In diesem Hause wurde mein Vater Carl Woermann am 11. März 1813, also in großer, verheißungsvoller Zeit, geboren, deren Licht wie ein Sonnenblitz durch Hütten und Paläste eilte. Nur wenige Tage nach seiner Geburt erschien der Aufruf des Königs von Preußen an sein Volk. Mein Vater hat sein Leben lang zu dem Stern, der über seiner Wiege gestanden, emporgeschaut. Im übrigen sprach er, so sehr er seine Eltern verehrte, nicht gern von seinem Elternhause und war sich, wie er gestand, auch bewußt, keine glückliche Kindheit gehabt zu haben. Ein neues Leben aber begann für ihn, als er, zehn Jahre alt, von seinem Vater der berühmten, herrlich in Waldesfrische gebetteten Erziehungsanstalt zu Schnepfenthal in Thüringen übergeben wurde, die eine so große Rolle in der Geschichte des deutschen Erziehungswesens spielt. Die Hauptgrundsätze ihres Stifters Christian Gotthelf Salzmann (1744-1811), der die Gedanken Rousseaus und die Erfahrungen Basedows selbständig weiterbildete, waren damals noch keineswegs Gemeingut der Schulen. Daß die Ausbildung des Geistes ohne gleichzeitige Körperpflege verlorene Liebesmühe sei, daß der Unterricht vom Nächstgelegenen in der Natur und Geschichte auszugehen habe, um allmählich zu dem zeitlich und örtlich Entfernteren fortzuschreiten, und daß die Jugend angehalten werde, wie ihre Leibes-, so auch ihre Geisteskräfte selbsttätig zu entwickeln, verstand sich damals noch durchaus nicht von selbst. Die Leitung Schnepfenthals im Sinne dieser Grundsätze, die damals erfrischend neuartig erschienen, führten der Anstalt Scharen von Zöglingen aus ganz Deutschland und aus dem Auslande zu. Als mein Vater in sie eintrat, war an die Stelle ihres berühmten, 1811 gestorbenen Gründers längst dessen dritter Sohn Johann Christian Salzmann (1789-1870) getreten, der außer vielen anderen Schriften 1826, als mein Vater sein Zögling war, die »Lieder zur Beförderung geselliger Vergnügungen« herausgab.
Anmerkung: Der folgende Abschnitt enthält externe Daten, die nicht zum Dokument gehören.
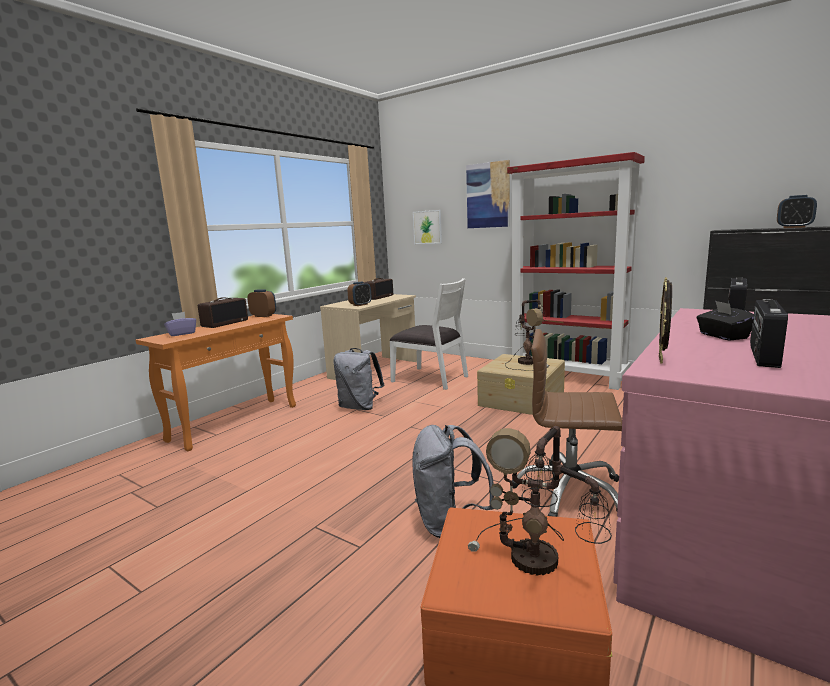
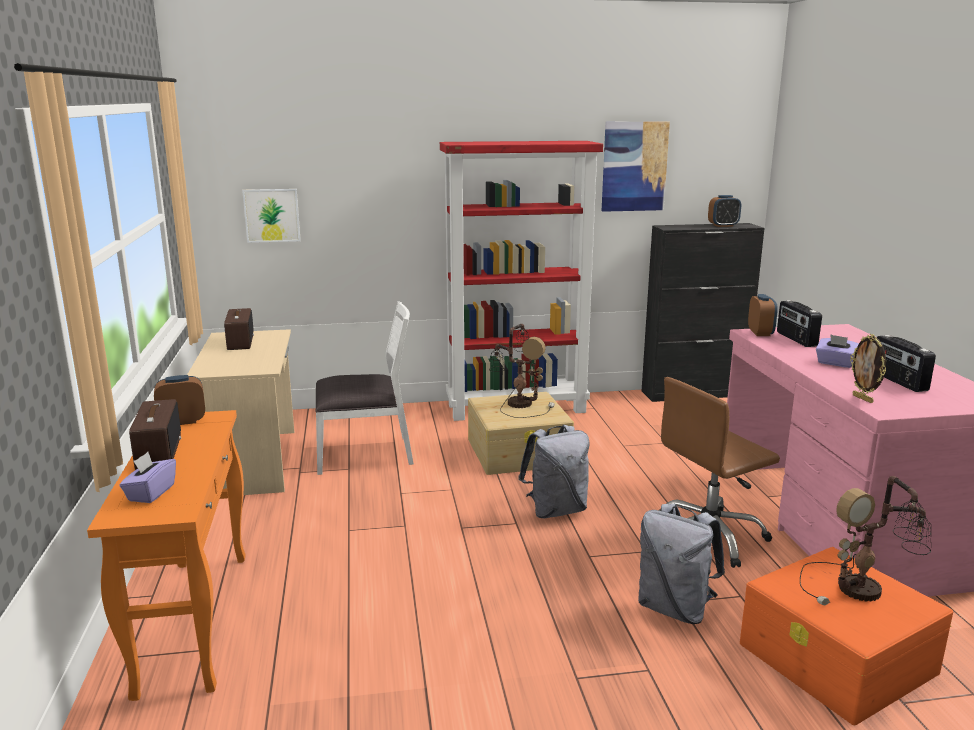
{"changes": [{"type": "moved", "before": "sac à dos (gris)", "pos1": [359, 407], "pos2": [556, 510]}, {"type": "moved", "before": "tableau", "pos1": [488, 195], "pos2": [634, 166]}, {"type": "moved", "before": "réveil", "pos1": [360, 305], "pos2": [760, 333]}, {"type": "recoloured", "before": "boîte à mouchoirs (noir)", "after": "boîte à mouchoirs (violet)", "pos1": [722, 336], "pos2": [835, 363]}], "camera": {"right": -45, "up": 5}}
Mein Vater erinnerte sich gern seines fünfjährigen Aufenthaltes in Schnepfenthal, erzählte oft, daß sie im Winter wie im Sommer ohne Kopfbedeckung in roten Jacken herumgelaufen seien und sich im Freien gewaschen haben, und sprach mit Achtung von dem »jungen Salzmann«, mit hoher Bewunderung aber von dem »alten Salzmann«, unter dem die Anstalt in jeder Hinsicht noch großzügiger bestellt gewesen sei als zu seiner Zeit. Von gleichaltrigen Schulkameraden meines Vaters aber habe ich gehört, daß er in allen Stücken zu den Tüchtigsten in körperlicher und geistiger Gewandtheit zählte, aber auch wegen seiner Kunst im Bratenschneiden und Geflügelzerlegen, die dem Vorsitzenden jeder Schülertafel oblag, bewundert wurde. Jedenfalls hat die Erziehung meines Vaters in Schnepfenthal das ihre dazu beigetragen, ihn zu dem klar und groß denkenden, streng rechtlichen, schaffensfreudigen, charakterfesten und trotz zornigen Aufbrausens bei Anlässen, die ihn erregten, menschlich milden und warmherzigen Manne zu machen, den alle liebten, die ihn kannten.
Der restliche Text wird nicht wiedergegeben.